I prefer the use of the term "class discovery" over clustering when
people try to cluster samples in order to derive meaningful classes.

Regards, Adai



On Wed, 2006-03-29 at 18:52 -0500, Liaw, Andy wrote:
> In addition to Brian's comment, Gordon's book, already in 2nd edition, is
> all about clustering, but the title is simply `Classification'.
> 
> Andy
> 
> From: Sean Davis
> > 
> > We have to be careful here.  Classification (which is the 
> > terminology that the original poster used) is NOT the same as 
> > clustering, although the two are often confused.  If the 
> > original poster wants to do clustering and examine the 
> > results for the presence of three clusters, that is fine and 
> > there are many methods for clustering that could be used.  

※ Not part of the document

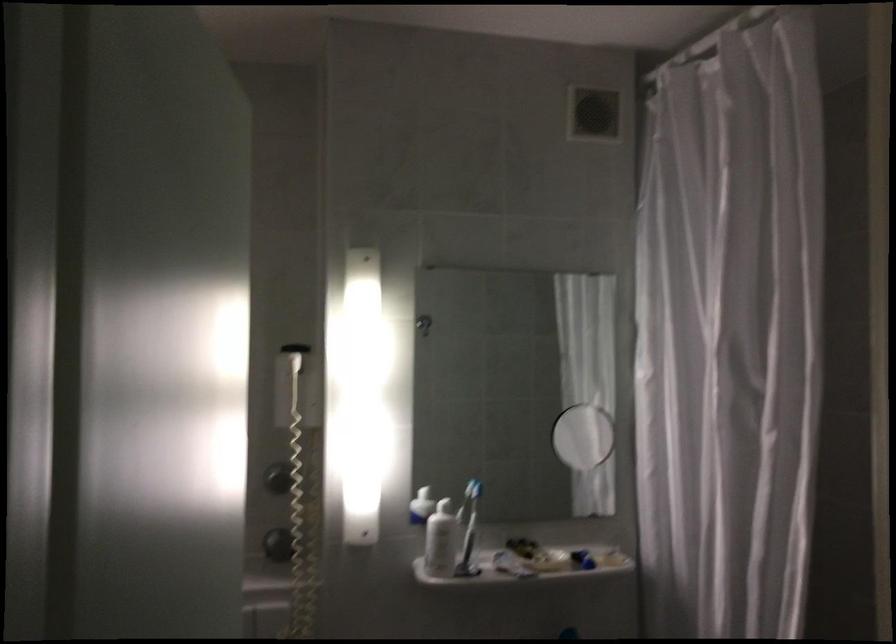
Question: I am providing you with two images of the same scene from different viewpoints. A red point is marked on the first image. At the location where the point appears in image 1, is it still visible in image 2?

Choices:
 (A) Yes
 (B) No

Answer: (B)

> > However, classification will require a different set of 
> > tools.  If the clustering tools already pointed out are not 
> > doing what is needed (that is, that Cao actually is 
> > interested in clustering and not classification), then 
> > perhaps a further explanation of what the problem would help clarify.
> > 
> > Sean
> > 
> > 
> > On 3/29/06 1:46 AM, "Jacques VESLOT" <jacques.veslot at cirad.fr> wrote:
> > 
> > > try this (suppose mat is your matrix):
> > > 
> > > hc <- hclust(dist(mat,"manhattan"), "ward")
> > > plot(hc, hang=-1)
> > > (x <- identify(hc)) # rightclick to stop
> > > cutree(hc, 3)
> > > 
> > > km<- kmeans(mat, 3)
> > > km$cluster
> > > km$centers
> > > 
> > > pam(daisy(mat, metric = "manhattan"), k=3, diss=T)$clust
> > > 
> > > 
> > > 
> > > Baoqiang Cao a écrit :
> > > 
> > >> Thanks!
> > >> I tried kmeans, the results is not very positive. Anyway, thanks 
> > >> Jacques! Please let me know if you have any other thoughts!
> > >> 
> > >> Best regards, 
> > >>    Baoqiang Cao
> > >> 
> > >> ======= At 2006-03-29, 00:08:44 you wrote: =======
> > >> 
> > >>  
> > >> 
> > >>> if you want to classify rows or columns, read:
> > >>> ?hclust
> > >>> ?kmeans
> > >>> library(cluster)
> > >>> ?pam
> > >>> 
> > >>> 
> > >>> Baoqiang Cao a écrit :
> > >>> 
> > >>>    
> > >>> 
> > >>>> Dear All,
> > >>>> 
> > >>>> I have a data, suppose it is an N*M matrix data. All I 
> > want is to 
> > >>>> classify it into, let see, 3 classes. Which method(s) do 
> > you think 
> > >>>> is(are) appropriate for this purpose? Any reference will be 
> > >>>> welcome! Thanks!
> > >>>> 
> > >>>> Best,
> > >>>> Baoqiang Cao
> > >>>> 
> > >>>> 
> > >>>> 
> > >>>> 
> > -------------------------------------------------------------------
> > >>>> -----
> > >>>> 
> > >>>> ______________________________________________
> > >>>> R-help at stat.math.ethz.ch mailing list 
> > >>>> https://stat.ethz.ch/mailman/listinfo/r-help
> > >>>> PLEASE do read the posting guide! 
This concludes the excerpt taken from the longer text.